**** Data excerpts ****

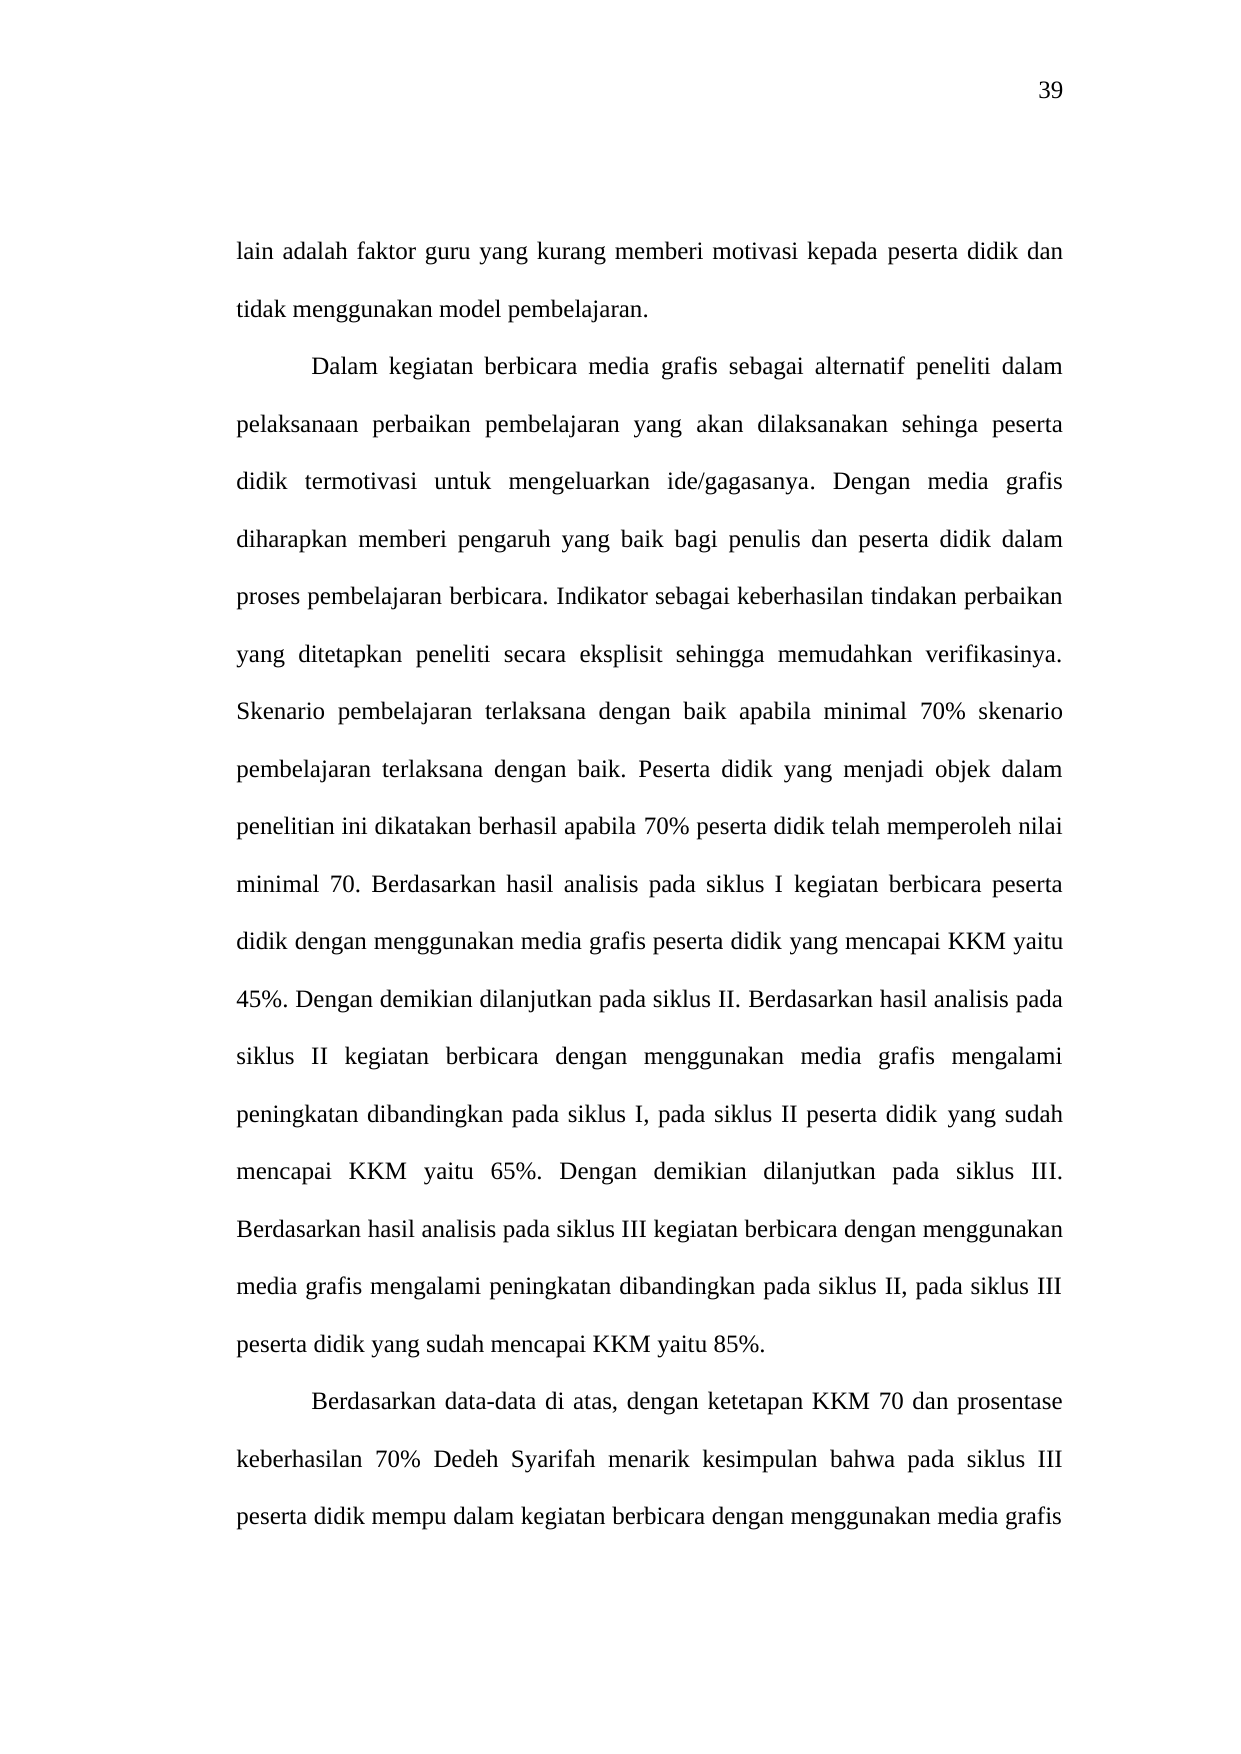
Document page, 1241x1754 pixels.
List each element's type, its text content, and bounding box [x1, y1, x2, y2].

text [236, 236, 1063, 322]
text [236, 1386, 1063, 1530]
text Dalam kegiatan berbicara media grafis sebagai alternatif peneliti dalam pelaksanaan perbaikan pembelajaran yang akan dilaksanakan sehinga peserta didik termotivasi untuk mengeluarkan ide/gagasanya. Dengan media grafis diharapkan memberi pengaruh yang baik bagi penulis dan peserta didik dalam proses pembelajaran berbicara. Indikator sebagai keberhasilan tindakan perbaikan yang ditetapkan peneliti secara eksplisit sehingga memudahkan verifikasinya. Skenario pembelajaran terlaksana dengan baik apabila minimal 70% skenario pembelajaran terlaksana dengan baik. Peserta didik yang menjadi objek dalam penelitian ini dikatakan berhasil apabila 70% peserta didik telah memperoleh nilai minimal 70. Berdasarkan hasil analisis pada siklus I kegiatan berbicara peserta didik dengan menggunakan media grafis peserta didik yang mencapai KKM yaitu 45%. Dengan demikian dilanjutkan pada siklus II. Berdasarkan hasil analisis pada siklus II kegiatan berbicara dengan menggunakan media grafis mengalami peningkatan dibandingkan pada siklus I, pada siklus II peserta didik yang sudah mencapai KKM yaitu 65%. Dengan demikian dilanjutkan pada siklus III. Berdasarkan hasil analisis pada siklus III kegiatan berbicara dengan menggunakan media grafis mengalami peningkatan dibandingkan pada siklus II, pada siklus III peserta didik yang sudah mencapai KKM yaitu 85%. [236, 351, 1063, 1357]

****

#### [Required work]
Each record should be quoted exactly, with the images omitted.

#### [Result for this task]
Document page, 1241x1754 pixels.
List each element's type, its text content, and bounding box [x1, y1, x2, y2].

text [236, 236, 1063, 322]
text [236, 1386, 1063, 1530]
text Dalam kegiatan berbicara media grafis sebagai alternatif peneliti dalam pelaksanaan perbaikan pembelajaran yang akan dilaksanakan sehinga peserta didik termotivasi untuk mengeluarkan ide/gagasanya. Dengan media grafis diharapkan memberi pengaruh yang baik bagi penulis dan peserta didik dalam proses pembelajaran berbicara. Indikator sebagai keberhasilan tindakan perbaikan yang ditetapkan peneliti secara eksplisit sehingga memudahkan verifikasinya. Skenario pembelajaran terlaksana dengan baik apabila minimal 70% skenario pembelajaran terlaksana dengan baik. Peserta didik yang menjadi objek dalam penelitian ini dikatakan berhasil apabila 70% peserta didik telah memperoleh nilai minimal 70. Berdasarkan hasil analisis pada siklus I kegiatan berbicara peserta didik dengan menggunakan media grafis peserta didik yang mencapai KKM yaitu 45%. Dengan demikian dilanjutkan pada siklus II. Berdasarkan hasil analisis pada siklus II kegiatan berbicara dengan menggunakan media grafis mengalami peningkatan dibandingkan pada siklus I, pada siklus II peserta didik yang sudah mencapai KKM yaitu 65%. Dengan demikian dilanjutkan pada siklus III. Berdasarkan hasil analisis pada siklus III kegiatan berbicara dengan menggunakan media grafis mengalami peningkatan dibandingkan pada siklus II, pada siklus III peserta didik yang sudah mencapai KKM yaitu 85%. [236, 351, 1063, 1357]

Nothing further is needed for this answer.